REQUIRED ACTION:
Copy the passage of the Valiant grape text between "Valiant (South Dakota" and "fresh rosé wine.", inclusive, and change "jellies" to "syrups".

TEXT BLOCK Start Marker

= Valiant (grape) =

Valiant (South Dakota 72S15) is a dark grape variety with extreme cold hardiness from the United States. Due to the pronounced aroma, the berries are mainly used for processing into jellies, jams and juice. The wine is frequently used as a blending component or, more rarely, sold as a light, fresh rosé wine.

Valiant is a hybrid grape variety with genes from Vitis labrusca, Vitis riparia, and Vitis vinifera. Ron M. Peterson developed it in 1967 at the South Dakota Agricultural Experiment Station of South Dakota State University in Brookings. He crossed the labrusca-heavy Fredonia and the experimental South Dakota 62-8-58. The latter is a seedling of Vitis riparia that was found at Culbertson, Montana. Valiant was selected in 1972, got approved for experimental cultivation in 1982, and has been approved for commercial cultivation since 1997. Due to its extreme winter hardiness, the grape variety is grown in the U.S. states of Minnesota, Iowa, South Dakota, North Dakota, Wyoming, Michigan, and Missouri. In 2016, the recorded vineyard area totaled 11 hectares.

TEXT BLOCK End Marker
LISTED RECORDS Start Marker

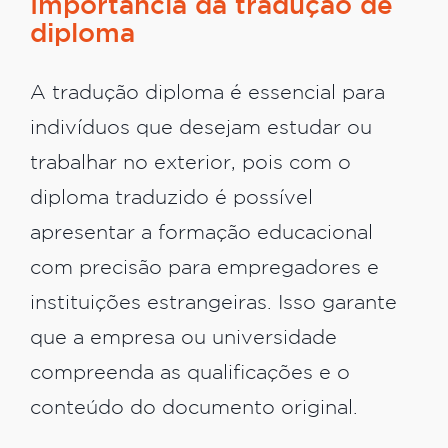
Importância da tradução de
diploma
A tradução diploma é essencial para
indivíduos que desejam estudar ou
trabalhar no exterior, pois com o
diploma traduzido é possível
apresentar a formação educacional
com precisão para empregadores e
instituições estrangeiras. Isso garante
que a empresa ou universidade
compreenda as qualificações e o
conteúdo do documento original.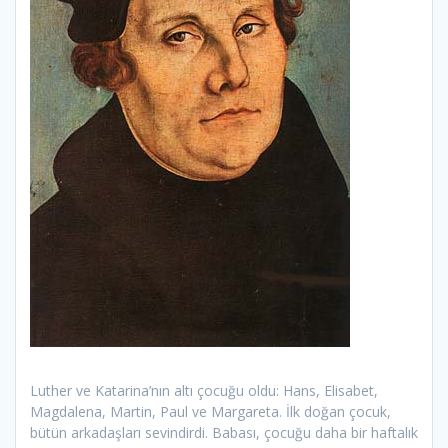
Luther ve Katarina’nın altı çocuğu oldu: Hans, Elisabet,
Magdalena, Martin, Paul ve Margareta. İlk doğan çocuk,
bütün arkadaşları sevindirdi. Babası, çocuğu daha bir haftalık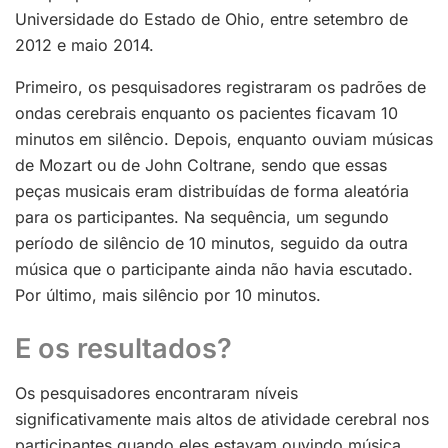
Universidade do Estado de Ohio, entre setembro de
2012 e maio 2014.
Primeiro, os pesquisadores registraram os padrões de
ondas cerebrais enquanto os pacientes ficavam 10
minutos em silêncio. Depois, enquanto ouviam músicas
de Mozart ou de John Coltrane, sendo que essas
peças musicais eram distribuídas de forma aleatória
para os participantes. Na sequência, um segundo
período de silêncio de 10 minutos, seguido da outra
música que o participante ainda não havia escutado.
Por último, mais silêncio por 10 minutos.
E os resultados?
Os pesquisadores encontraram níveis
significativamente mais altos de atividade cerebral nos
participantes quando eles estavam ouvindo música.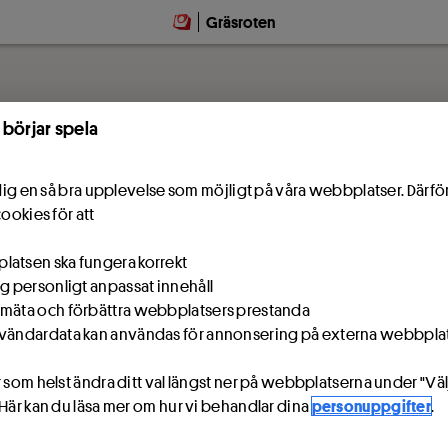
Gräsroten
 börjar spela
e dig en så bra upplevelse som möjligt på våra webbplatser. Därf
cookies för att
atsen ska fungera korrekt
ig personligt anpassat innehåll
mäta och förbättra webbplatsers prestanda
vändardata kan användas för annonsering på externa webbpla
 som helst ändra ditt val längst ner på webbplatserna under "Väl
 Här kan du läsa mer om hur vi behandlar dina
personuppgifter
.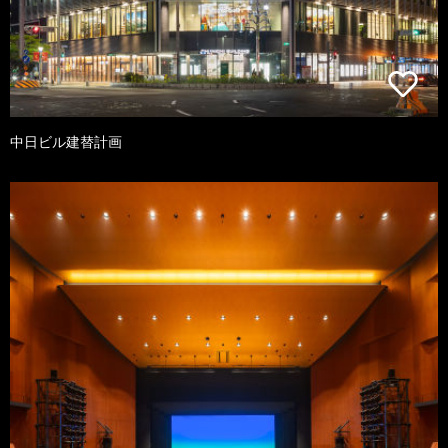
中日ビル建替計画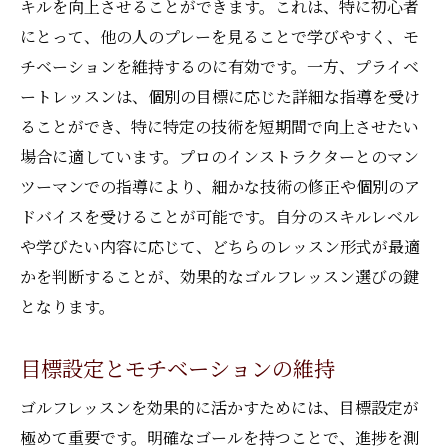
キルを向上させることができます。これは、特に初心者
にとって、他の人のプレーを見ることで学びやすく、モ
チベーションを維持するのに有効です。一方、プライベ
ートレッスンは、個別の目標に応じた詳細な指導を受け
ることができ、特に特定の技術を短期間で向上させたい
場合に適しています。プロのインストラクターとのマン
ツーマンでの指導により、細かな技術の修正や個別のア
ドバイスを受けることが可能です。自分のスキルレベル
や学びたい内容に応じて、どちらのレッスン形式が最適
かを判断することが、効果的なゴルフレッスン選びの鍵
となります。
目標設定とモチベーションの維持
ゴルフレッスンを効果的に活かすためには、目標設定が
極めて重要です。明確なゴールを持つことで、進捗を測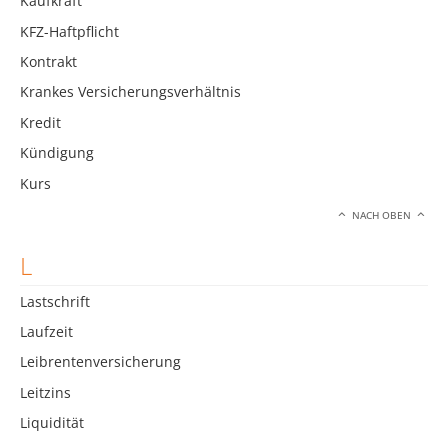
Kaufkraft
KFZ-Haftpflicht
Kontrakt
Krankes Versicherungsverhältnis
Kredit
Kündigung
Kurs
NACH OBEN
L
Lastschrift
Laufzeit
Leibrentenversicherung
Leitzins
Liquidität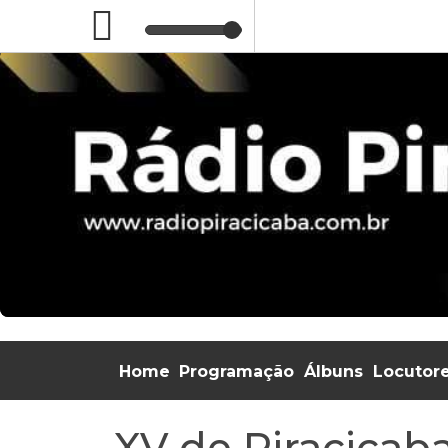
Home
Programação
Álbuns
Locutor
XV de Piracicaba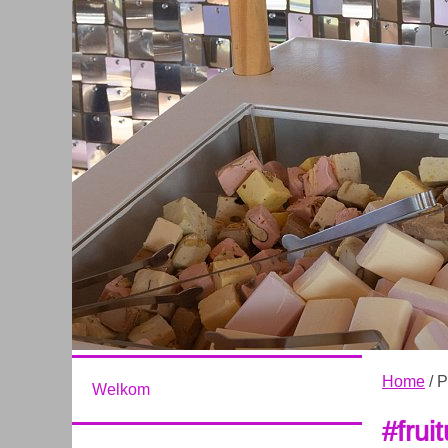
Home
/ P
Welkom
#fruit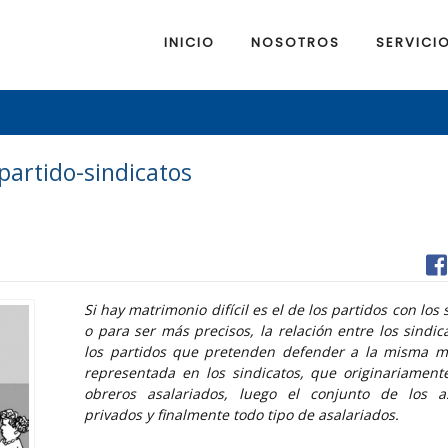
INICIO
NOSOTROS
SERVICI
 partido-sindicatos
Si hay matrimonio difícil es el de los partidos con los 
o para ser más precisos, la relación entre los sindica
los partidos que pretenden defender a la misma m
representada en los sindicatos, que originariament
obreros asalariados, luego el conjunto de los as
privados y finalmente todo tipo de asalariados.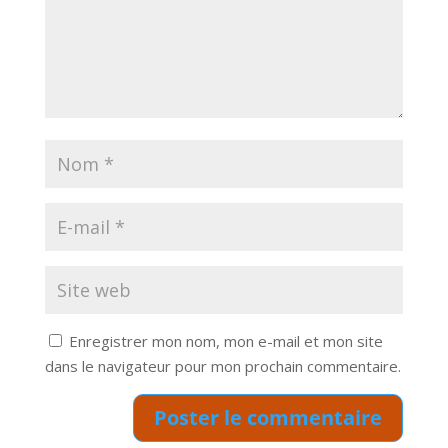
Enregistrer mon nom, mon e-mail et mon site
dans le navigateur pour mon prochain commentaire.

LISTED RECORDS End Marker

SOLUTION TO THE EXERCISE:
Valiant (South Dakota 72S15) is a dark grape variety with extreme cold hardiness from the United States. Due to the pronounced aroma, the berries are mainly used for processing into syrups, jams and juice. The wine is frequently used as a blending component or, more rarely, sold as a light, fresh rosé wine.